WHAT YOU WILL DO
Your copy should match the records exactly, except that it contains no pictures.

+===+

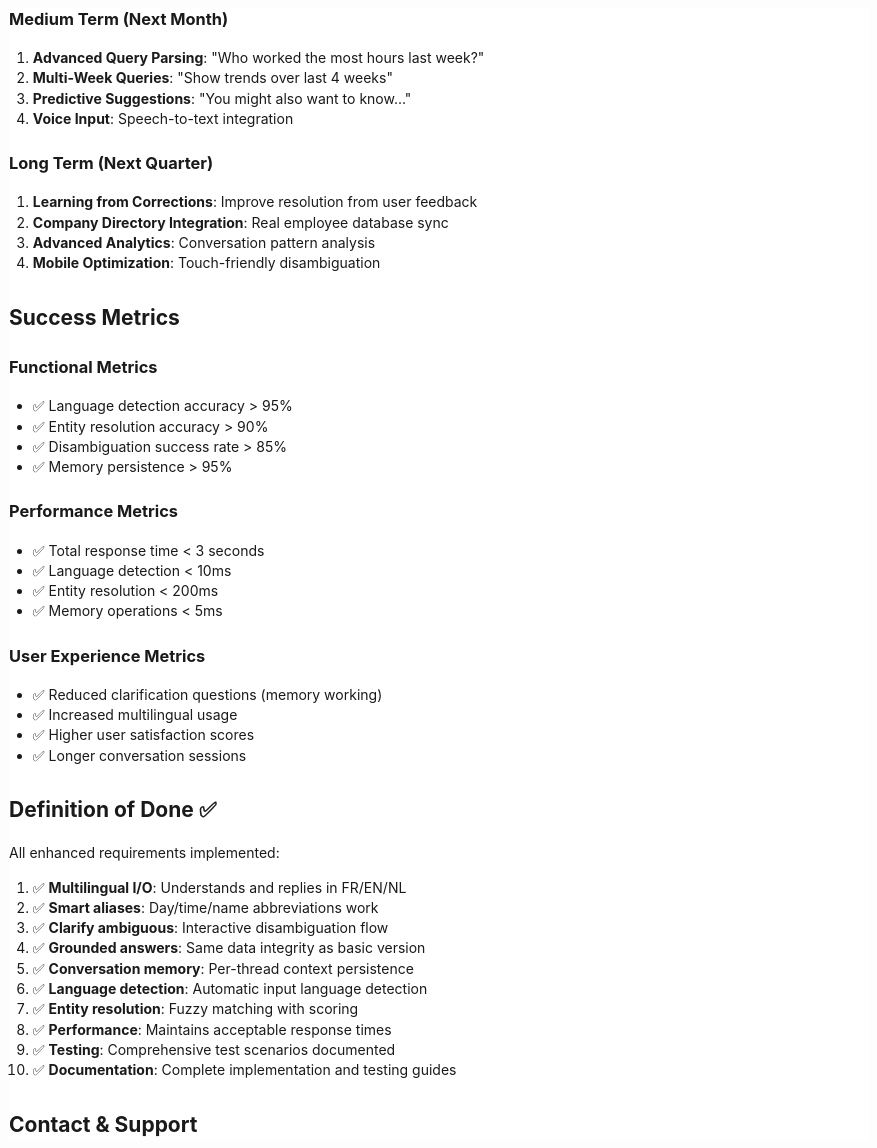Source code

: ### Medium Term (Next Month)
1. **Advanced Query Parsing**: "Who worked the most hours last week?"
2. **Multi-Week Queries**: "Show trends over last 4 weeks"
3. **Predictive Suggestions**: "You might also want to know..."
4. **Voice Input**: Speech-to-text integration

### Long Term (Next Quarter)
1. **Learning from Corrections**: Improve resolution from user feedback
2. **Company Directory Integration**: Real employee database sync
3. **Advanced Analytics**: Conversation pattern analysis
4. **Mobile Optimization**: Touch-friendly disambiguation

## Success Metrics

### Functional Metrics
- ✅ Language detection accuracy > 95%
- ✅ Entity resolution accuracy > 90%
- ✅ Disambiguation success rate > 85%
- ✅ Memory persistence > 95%

### Performance Metrics
- ✅ Total response time < 3 seconds
- ✅ Language detection < 10ms
- ✅ Entity resolution < 200ms
- ✅ Memory operations < 5ms

### User Experience Metrics
- ✅ Reduced clarification questions (memory working)
- ✅ Increased multilingual usage
- ✅ Higher user satisfaction scores
- ✅ Longer conversation sessions

## Definition of Done ✅

All enhanced requirements implemented:

1. ✅ **Multilingual I/O**: Understands and replies in FR/EN/NL
2. ✅ **Smart aliases**: Day/time/name abbreviations work
3. ✅ **Clarify ambiguous**: Interactive disambiguation flow
4. ✅ **Grounded answers**: Same data integrity as basic version
5. ✅ **Conversation memory**: Per-thread context persistence
6. ✅ **Language detection**: Automatic input language detection
7. ✅ **Entity resolution**: Fuzzy matching with scoring
8. ✅ **Performance**: Maintains acceptable response times
9. ✅ **Testing**: Comprehensive test scenarios documented
10. ✅ **Documentation**: Complete implementation and testing guides

## Contact & Support
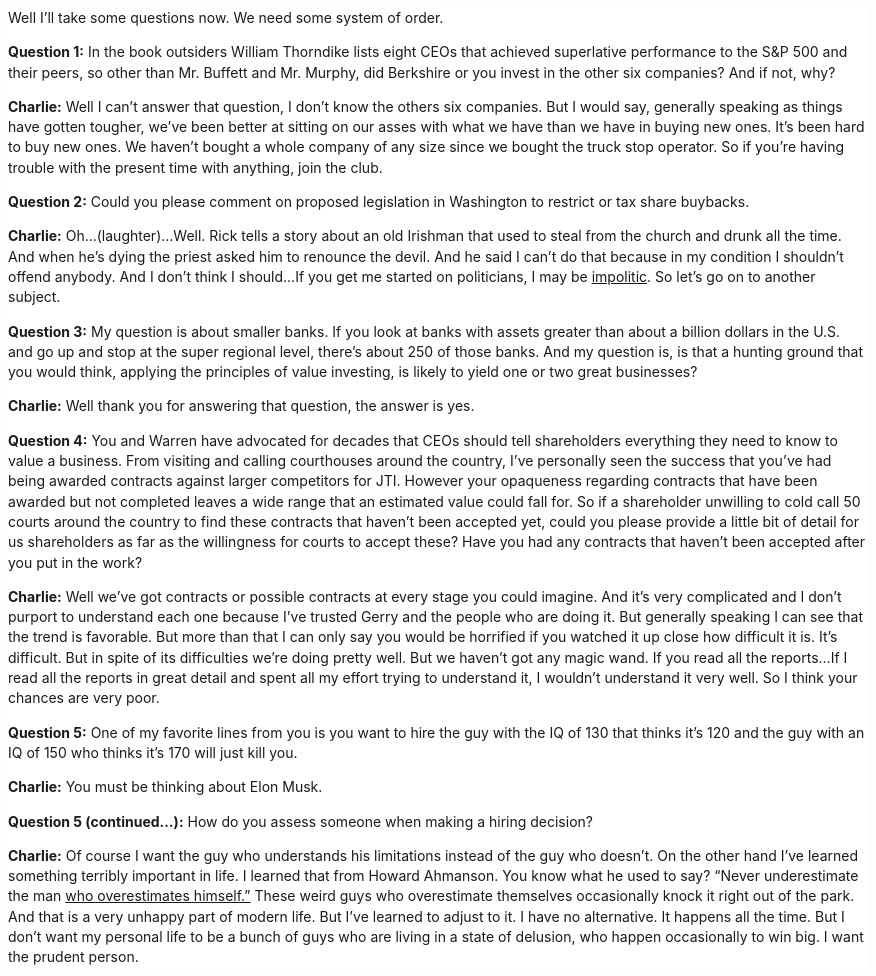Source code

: Well I’ll take some questions now. We need some system of order.

**Question 1:** In the book outsiders William Thorndike lists eight CEOs that achieved superlative performance to the S&P 500 and their peers, so other than Mr. Buffett and Mr. Murphy, did Berkshire or you invest in the other six companies? And if not, why?

**Charlie:** Well I can’t answer that question, I don’t know the others six companies. But I would say, generally speaking as things have gotten tougher, we’ve been better at sitting on our asses with what we have than we have in buying new ones. It’s been hard to buy new ones. We haven’t bought a whole company of any size since we bought the truck stop operator. So if you’re having trouble with the present time with anything, join the club.

**Question 2:** Could you please comment on proposed legislation in Washington to restrict or tax share buybacks.

**Charlie:** Oh…(laughter)…Well. Rick tells a story about an old Irishman that used to steal from the church and drunk all the time. And when he’s dying the priest asked him to renounce the devil. And he said I can’t do that because in my condition I shouldn’t offend anybody. And I don’t think I should…If you get me started on politicians, I may be [impolitic](https://www.merriam-webster.com/dictionary/impolitic). So let’s go on to another subject.

**Question 3:** My question is about smaller banks. If you look at banks with assets greater than about a billion dollars in the U.S. and go up and stop at the super regional level, there’s about 250 of those banks. And my question is, is that a hunting ground that you would think, applying the principles of value investing, is likely to yield one or two great businesses?

**Charlie:** Well thank you for answering that question, the answer is yes.

**Question 4:** You and Warren have advocated for decades that CEOs should tell shareholders everything they need to know to value a business. From visiting and calling courthouses around the country, I’ve personally seen the success that you’ve had being awarded contracts against larger competitors for JTI. However your opaqueness regarding contracts that have been awarded but not completed leaves a wide range that an estimated value could fall for. So if a shareholder unwilling to cold call 50 courts around the country to find these contracts that haven’t been accepted yet, could you please provide a little bit of detail for us shareholders as far as the willingness for courts to accept these? Have you had any contracts that haven’t been accepted after you put in the work?

**Charlie:** Well we’ve got contracts or possible contracts at every stage you could imagine. And it’s very complicated and I don’t purport to understand each one because I’ve trusted Gerry and the people who are doing it. But generally speaking I can see that the trend is favorable. But more than that I can only say you would be horrified if you watched it up close how difficult it is. It’s difficult. But in spite of its difficulties we’re doing pretty well. But we haven’t got any magic wand. If you read all the reports…If I read all the reports in great detail and spent all my effort trying to understand it, I wouldn’t understand it very well. So I think your chances are very poor.

**Question 5:** One of my favorite lines from you is you want to hire the guy with the IQ of 130 that thinks it’s 120 and the guy with an IQ of 150 who thinks it’s 170 will just kill you.

**Charlie:** You must be thinking about Elon Musk.

**Question 5 (continued…):** How do you assess someone when making a hiring decision?

**Charlie:** Of course I want the guy who understands his limitations instead of the guy who doesn’t. On the other hand I’ve learned something terribly important in life. I learned that from Howard Ahmanson. You know what he used to say? “Never underestimate the man [who overestimates himself.”](https://www.dmagazine.com/publications/d-magazine/1982/october/jim-ling/) These weird guys who overestimate themselves occasionally knock it right out of the park. And that is a very unhappy part of modern life. But I’ve learned to adjust to it. I have no alternative. It happens all the time. But I don’t want my personal life to be a bunch of guys who are living in a state of delusion, who happen occasionally to win big. I want the prudent person.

+===+

SOLUTION TO THIS EXERCISE
Source code

: ### Medium Term (Next Month)
1. **Advanced Query Parsing**: "Who worked the most hours last week?"
2. **Multi-Week Queries**: "Show trends over last 4 weeks"
3. **Predictive Suggestions**: "You might also want to know..."
4. **Voice Input**: Speech-to-text integration

### Long Term (Next Quarter)
1. **Learning from Corrections**: Improve resolution from user feedback
2. **Company Directory Integration**: Real employee database sync
3. **Advanced Analytics**: Conversation pattern analysis
4. **Mobile Optimization**: Touch-friendly disambiguation

## Success Metrics

### Functional Metrics
- ✅ Language detection accuracy > 95%
- ✅ Entity resolution accuracy > 90%
- ✅ Disambiguation success rate > 85%
- ✅ Memory persistence > 95%

### Performance Metrics
- ✅ Total response time < 3 seconds
- ✅ Language detection < 10ms
- ✅ Entity resolution < 200ms
- ✅ Memory operations < 5ms

### User Experience Metrics
- ✅ Reduced clarification questions (memory working)
- ✅ Increased multilingual usage
- ✅ Higher user satisfaction scores
- ✅ Longer conversation sessions

## Definition of Done ✅

All enhanced requirements implemented:

1. ✅ **Multilingual I/O**: Understands and replies in FR/EN/NL
2. ✅ **Smart aliases**: Day/time/name abbreviations work
3. ✅ **Clarify ambiguous**: Interactive disambiguation flow
4. ✅ **Grounded answers**: Same data integrity as basic version
5. ✅ **Conversation memory**: Per-thread context persistence
6. ✅ **Language detection**: Automatic input language detection
7. ✅ **Entity resolution**: Fuzzy matching with scoring
8. ✅ **Performance**: Maintains acceptable response times
9. ✅ **Testing**: Comprehensive test scenarios documented
10. ✅ **Documentation**: Complete implementation and testing guides

## Contact & Support
Source code

: Well I’ll take some questions now. We need some system of order.

**Question 1:** In the book outsiders William Thorndike lists eight CEOs that achieved superlative performance to the S&P 500 and their peers, so other than Mr. Buffett and Mr. Murphy, did Berkshire or you invest in the other six companies? And if not, why?

**Charlie:** Well I can’t answer that question, I don’t know the others six companies. But I would say, generally speaking as things have gotten tougher, we’ve been better at sitting on our asses with what we have than we have in buying new ones. It’s been hard to buy new ones. We haven’t bought a whole company of any size since we bought the truck stop operator. So if you’re having trouble with the present time with anything, join the club.

**Question 2:** Could you please comment on proposed legislation in Washington to restrict or tax share buybacks.

**Charlie:** Oh…(laughter)…Well. Rick tells a story about an old Irishman that used to steal from the church and drunk all the time. And when he’s dying the priest asked him to renounce the devil. And he said I can’t do that because in my condition I shouldn’t offend anybody. And I don’t think I should…If you get me started on politicians, I may be [impolitic](https://www.merriam-webster.com/dictionary/impolitic). So let’s go on to another subject.

**Question 3:** My question is about smaller banks. If you look at banks with assets greater than about a billion dollars in the U.S. and go up and stop at the super regional level, there’s about 250 of those banks. And my question is, is that a hunting ground that you would think, applying the principles of value investing, is likely to yield one or two great businesses?

**Charlie:** Well thank you for answering that question, the answer is yes.

**Question 4:** You and Warren have advocated for decades that CEOs should tell shareholders everything they need to know to value a business. From visiting and calling courthouses around the country, I’ve personally seen the success that you’ve had being awarded contracts against larger competitors for JTI. However your opaqueness regarding contracts that have been awarded but not completed leaves a wide range that an estimated value could fall for. So if a shareholder unwilling to cold call 50 courts around the country to find these contracts that haven’t been accepted yet, could you please provide a little bit of detail for us shareholders as far as the willingness for courts to accept these? Have you had any contracts that haven’t been accepted after you put in the work?

**Charlie:** Well we’ve got contracts or possible contracts at every stage you could imagine. And it’s very complicated and I don’t purport to understand each one because I’ve trusted Gerry and the people who are doing it. But generally speaking I can see that the trend is favorable. But more than that I can only say you would be horrified if you watched it up close how difficult it is. It’s difficult. But in spite of its difficulties we’re doing pretty well. But we haven’t got any magic wand. If you read all the reports…If I read all the reports in great detail and spent all my effort trying to understand it, I wouldn’t understand it very well. So I think your chances are very poor.

**Question 5:** One of my favorite lines from you is you want to hire the guy with the IQ of 130 that thinks it’s 120 and the guy with an IQ of 150 who thinks it’s 170 will just kill you.

**Charlie:** You must be thinking about Elon Musk.

**Question 5 (continued…):** How do you assess someone when making a hiring decision?

**Charlie:** Of course I want the guy who understands his limitations instead of the guy who doesn’t. On the other hand I’ve learned something terribly important in life. I learned that from Howard Ahmanson. You know what he used to say? “Never underestimate the man [who overestimates himself.”](https://www.dmagazine.com/publications/d-magazine/1982/october/jim-ling/) These weird guys who overestimate themselves occasionally knock it right out of the park. And that is a very unhappy part of modern life. But I’ve learned to adjust to it. I have no alternative. It happens all the time. But I don’t want my personal life to be a bunch of guys who are living in a state of delusion, who happen occasionally to win big. I want the prudent person.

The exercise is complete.